We see that the estimated variance for random age slopes is 0.004, which translates to a standard deviation of 0.06. That is, from one cluster to another, the age slopes fluctuate by  ±0.06−0.12  (1-2 standard deviations). These cluster-specific fluctuations are added/subtracted from the fixed effect for age, which is 0.467. Thus, in some clusters SBP may increase by around 0.467 + 0.06 = 0.527 mm/Hg per year, while in other clusters SBP may increase by only around 0.467 - 0.06 = 0.407 mm/Hg per year.

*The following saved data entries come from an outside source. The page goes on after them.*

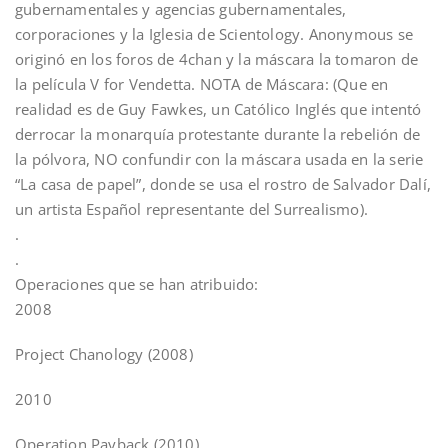
gubernamentales y agencias gubernamentales,
corporaciones y la Iglesia de Scientology. Anonymous se
originó en los foros de 4chan y la máscara la tomaron de
la película V for Vendetta. NOTA de Máscara: (Que en
realidad es de Guy Fawkes, un Católico Inglés que intentó
derrocar la monarquía protestante durante la rebelión de
la pólvora, NO confundir con la máscara usada en la serie
“La casa de papel”, donde se usa el rostro de Salvador Dalí,
un artista Español representante del Surrealismo).
.
.
Operaciones que se han atribuido:
2008
Project Chanology (2008)
2010
Operation Payback (2010)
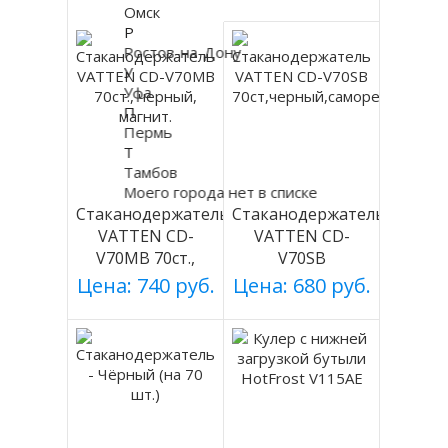
Омск
Р
Ростов-на-Дону
У
Уфа
П
Пермь
Т
Тамбов
Моего города нет в списке
Стаканодержатель
Стаканодержатель
VATTEN CD-
VATTEN CD-
V70MB 70ст.,
V70SB
черный, магнит.
70ст,черный,саморезы
Цена: 740 руб.
Цена: 680 руб.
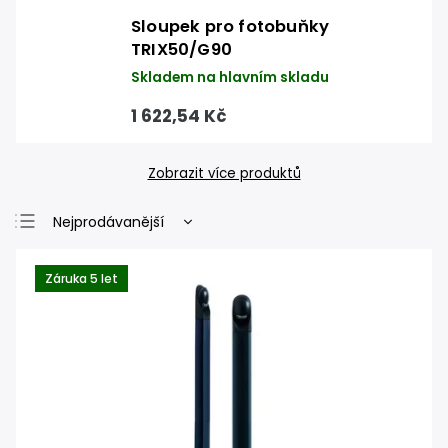
Sloupek pro fotobuňky
TRIX50/G90
Skladem na hlavním skladu
1 622,54 Kč
Zobrazit více produktů
Nejprodávanější
Nejlevnější
Záruka 5 let
Nejdražší
Abecedně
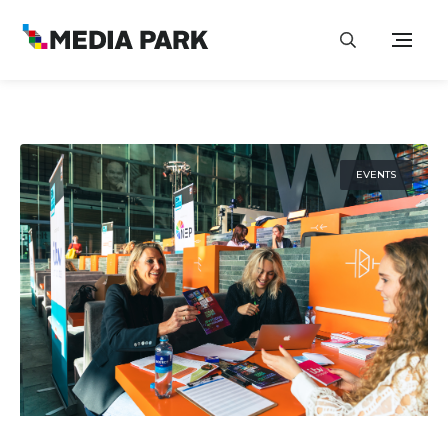
EVENTS
8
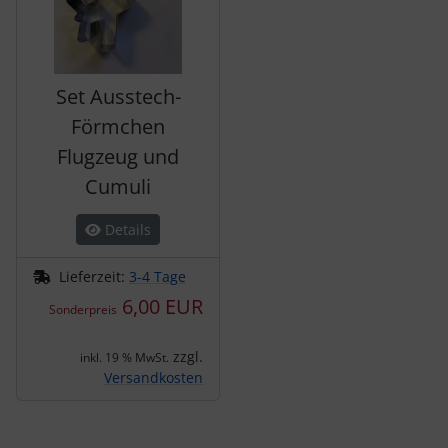
Set Ausstech-
Förmchen
Flugzeug und
Cumuli
Details
Lieferzeit:
3-4 Tage
6,00 EUR
Sonderpreis
zzgl.
inkl. 19 % MwSt.
Versandkosten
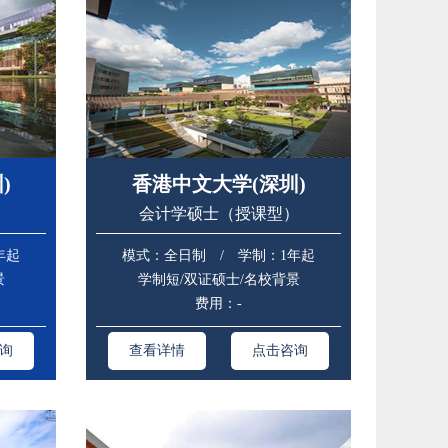
)
香港中文大学(深圳)
）
会计学硕士（授课型）
年起
模式：全日制 / 学制：1年起
景
学制短/双证硕士/名校背景
费用：-
询
查看详情
点击咨询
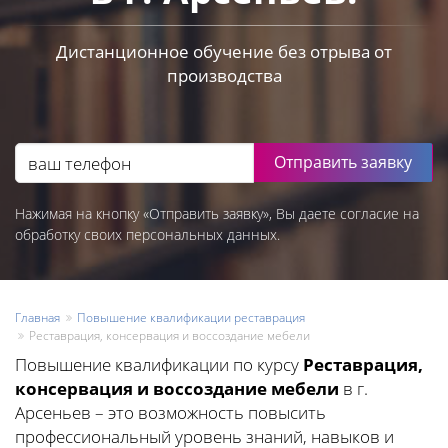
Дистанционное обучение без отрыва от
производства
Отправить заявку
Нажимая на кнопку «Отправить заявку», Вы даете согласие на
обработку своих персональных данных.
Главная
Повышение квалификации реставрация
Реставрация, консервация и воссоздание мебели
Повышение квалификации по курсу
Реставрация,
консервация и воссоздание мебели
в г.
Арсеньев – это возможность повысить
профессиональный уровень знаний, навыков и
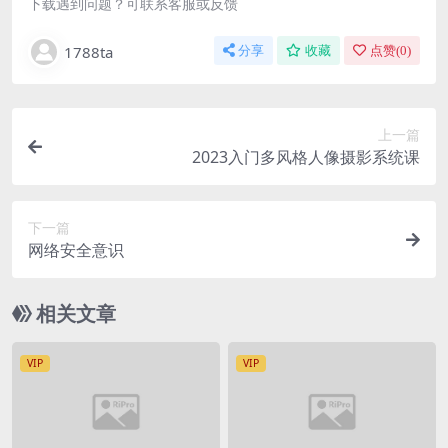
下载遇到问题？可联系客服或反馈
1788ta
分享
收藏
点赞(
0
)
上一篇
2023入门多风格人像摄影系统课
下一篇
网络安全意识
相关文章
VIP
VIP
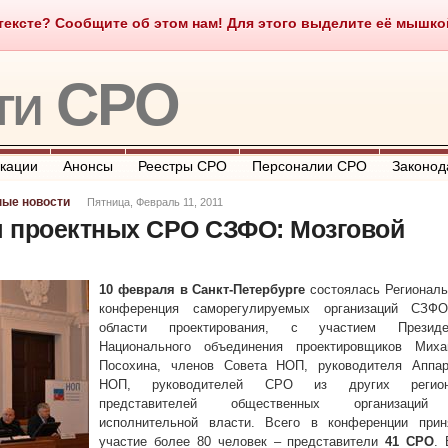
ексте? Сообщите об этом нам! Для этого выделите её мышкой и
о такое СРО
О портале
Контакты
Полезные ссылки
ти СРО
кации
Анонсы
Реестры СРО
Персоналии СРО
Законод
ные новости
Пятница, Февраль 11, 2011
 проектных СРО СЗФО: Мозговой
10 февраля в Санкт-Петербурге
состоялась Региональ
конференция саморегулируемых организаций СЗФ
области проектирования, с участием Президе
Национального объединения проектировщиков Миха
Посохина, членов Совета НОП, руководителя Аппар
НОП, руководителей СРО из других регион
представителей общественных организаци
исполнительной власти. Всего в конференции прин
участие более 80 человек – представители
41 СРО
.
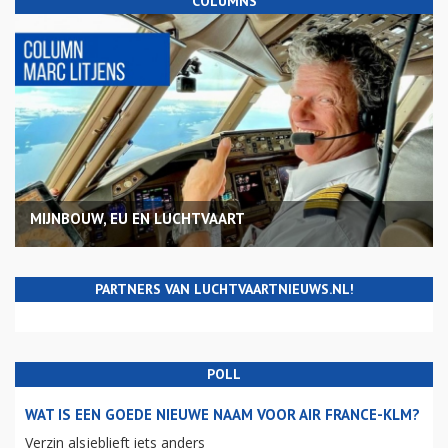
COLUMNS
MIJNBOUW, EU EN LUCHTVAART
PARTNERS VAN LUCHTVAARTNIEUWS.NL!
POLL
WAT IS EEN GOEDE NIEUWE NAAM VOOR AIR FRANCE-KLM?
Verzin alsjeblieft iets anders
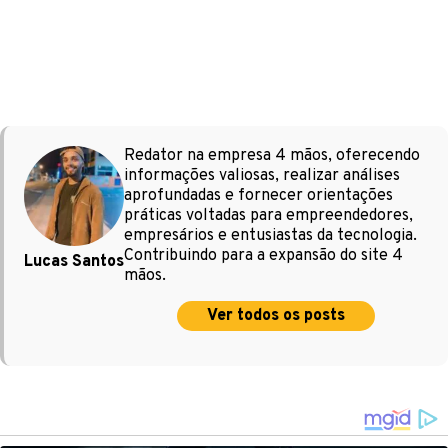
Redator na empresa 4 mãos, oferecendo
informações valiosas, realizar análises
aprofundadas e fornecer orientações
práticas voltadas para empreendedores,
empresários e entusiastas da tecnologia.
Contribuindo para a expansão do site 4
Lucas Santos
mãos.
Ver todos os posts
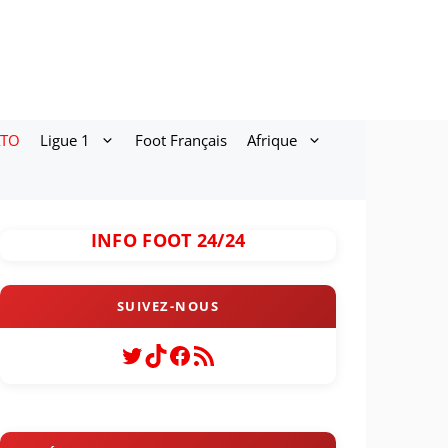
ATO
Ligue 1
Foot Français
Afrique
INFO FOOT 24/24
Twitter
TikTok
Facebook
Flux RSS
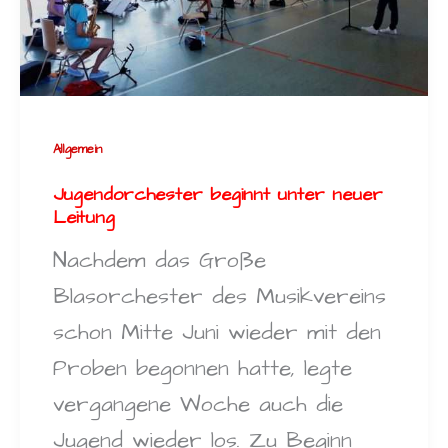
Allgemein
Jugendorchester beginnt unter neuer
Leitung
Nachdem das Große
Blasorchester des Musikvereins
schon Mitte Juni wieder mit den
Proben begonnen hatte, legte
vergangene Woche auch die
Jugend wieder los. Zu Beginn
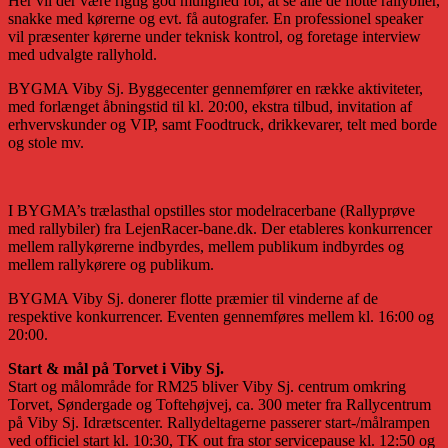
Her vil der være rigtig god mulighed for, at se alle de flotte rallybiler,
snakke med kørerne og evt. få autografer. En professionel speaker
vil præsenter kørerne under teknisk kontrol, og foretage interview
med udvalgte rallyhold.
BYGMA Viby Sj. Byggecenter gennemfører en række aktiviteter,
med forlænget åbningstid til kl. 20:00, ekstra tilbud, invitation af
erhvervskunder og VIP, samt Foodtruck, drikkevarer, telt med borde
og stole mv.
I BYGMA’s trælasthal opstilles stor modelracerbane (Rallyprøve
med rallybiler) fra LejenRacer-bane.dk. Der etableres konkurrencer
mellem rallykørerne indbyrdes, mellem publikum indbyrdes og
mellem rallykørere og publikum.
BYGMA Viby Sj. donerer flotte præmier til vinderne af de
respektive konkurrencer. Eventen gennemføres mellem kl. 16:00 og
20:00.
Start & mål på Torvet i Viby Sj.
Start og målområde for RM25 bliver Viby Sj. centrum omkring
Torvet, Søndergade og Toftehøjvej, ca. 300 meter fra Rallycentrum
på Viby Sj. Idrætscenter. Rallydeltagerne passerer start-/målrampen
ved officiel start kl. 10:30, TK out fra stor servicepause kl. 12:50 og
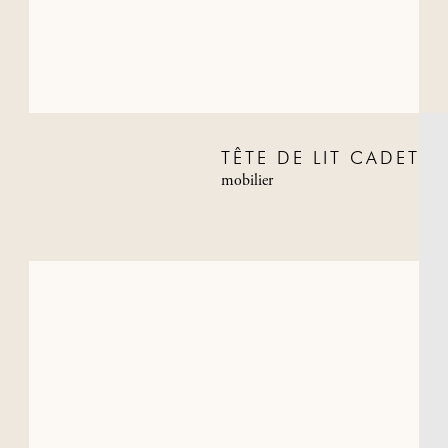
TÊTE DE LIT CADET
mobilier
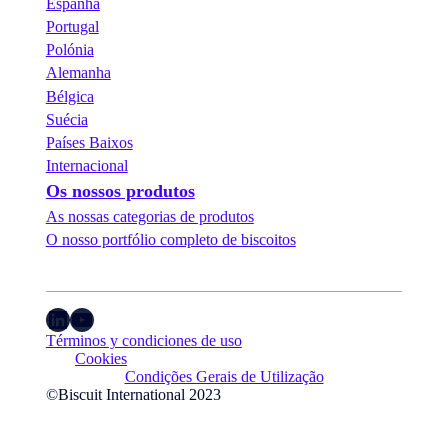
Espanha
Portugal
Polónia
Alemanha
Bélgica
Suécia
Países Baixos
Internacional
Os nossos produtos
As nossas categorias de produtos
O nosso portfólio completo de biscoitos
LinkedIn
YouTube
Términos y condiciones de uso
Cookies
Condições Gerais de Utilização
©Biscuit International 2023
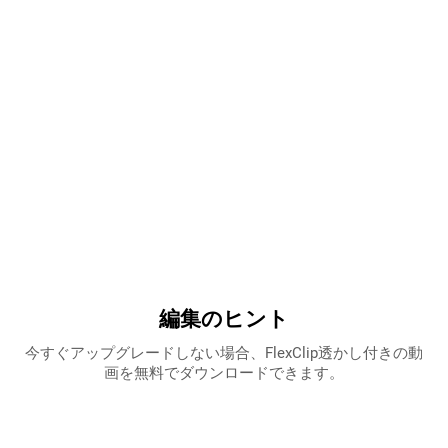
編集のヒント
今すぐアップグレードしない場合、FlexClip透かし付きの動
画を無料でダウンロードできます。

Next, we fit a model in which the cluster-specific intercepts and slopes are allowed to be correlated.

In [43]:
model = sm.MixedLM.from_formula(
    "BPXSY1 ~ age_cen + RIAGENDRx + BMXBMI + C(RIDRETH1)",
    groups = "group", 
    re_formula = "1 + age_cen", 
    data = da
)
result = model.fit()
result.summary()



0,1,2,3
Model:,MixedLM,Dependent Variable:,BPXSY1
No. Observations:,5102,Method:,REML
No. Groups:,30,Scale:,255.4451
Min. group size:,106,Log-Likelihood:,-21413.6193
Max. group size:,226,Converged:,Yes
Mean group size:,170.1,,

0,1,2,3,4,5,6
,Coef.,Std.Err.,z,P>|z|,[0.025,0.975]
Intercept,115.467,1.340,86.173,0.000,112.840,118.093
RIAGENDRx[T.Male],3.662,0.451,8.121,0.000,2.778,4.546
C(RIDRETH1)[T.2],0.023,0.898,0.025,0.980,-1.738,1.783
C(RIDRETH1)[T.3],-2.251,0.778,-2.893,0.004,-3.775,-0.726
C(RIDRETH1)[T.4],3.011,0.854,3.524,0.000,1.336,4.686
C(RIDRETH1)[T.5],-0.585,0.893,-0.655,0.512,-2.336,1.165
age_cen,0.466,0.018,26.286,0.000,0.431,0.501
BMXBMI,0.283,0.033,8.497,0.000,0.218,0.349
group Var,8.655,0.169,,,,


The estimated correlation coefficient between random slopes and random intercepts is estimated to be 0.119/sqrt(8.655*0.004), which is around 0.64. This indicates that the clusters with unusually high average SBP also tend to have SBP increasing faster with age. Note however that these structural parameters are only estimates, and due to the variance parameter falling close to the boundary, the estimates may not be particularly precise.